I just sigh. I don’t understand it, but I had an incredible family inside the United. Mom once fought to keep everyone safe despite the fact they abused her, treated her like a pariah, and hated her - hated all hybrids. I suppose Simone is right in saying they don't know any better.

“So... the mystery knight told me something else,” I murmur awkwardly.

“Hmm?” she asks distractedly, her attention clearly focused on my blood and not my words.

“He told me my gifts won’t ever work as long as my hybrid is forced to lie dormant. Do you think he’s right?”

That grabs her attention. She looks up, her eyes seeming huge, considering the magnifying specks. She lowers her glasses, and then she pushes them aside while swirling my blood free from a vial and into the air, using her gift as the catalyst.

“It’s very likely he’s right,” she murmurs softly while separating the strands of weightless blood.

It’s almost beautiful to see the swirls of red splitting, bubbling, and then pulling tightly back into a thread.

“Well, what do I do? When I share blood with Jase, I feel so strong, but it wears off the second the blood high leaves me. I can’t exactly walk around drinking his undiluted blood. It wouldn’t do me any good to spend all day in the bedroom.”

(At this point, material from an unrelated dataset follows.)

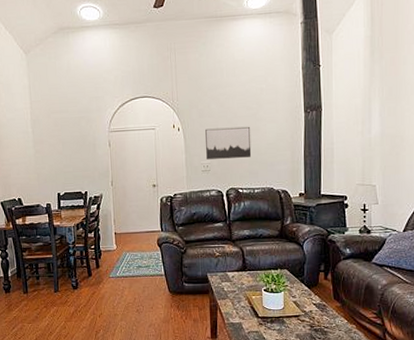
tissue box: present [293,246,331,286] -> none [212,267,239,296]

She snickers lightly while shaking her head, finally distracted enough from her task to offer me more than an obligatory glance.

“Blood fucks are just part of a hybrid’s needs. I have an idea. How about you and I go to the Catagar tonight?”

“The Catagar?” I gasp, keeping my voice in a whisper for fear of someone overhearing. My whole body flushes at the mere mention of that word. “You mean the hybrid sex club? You go there?”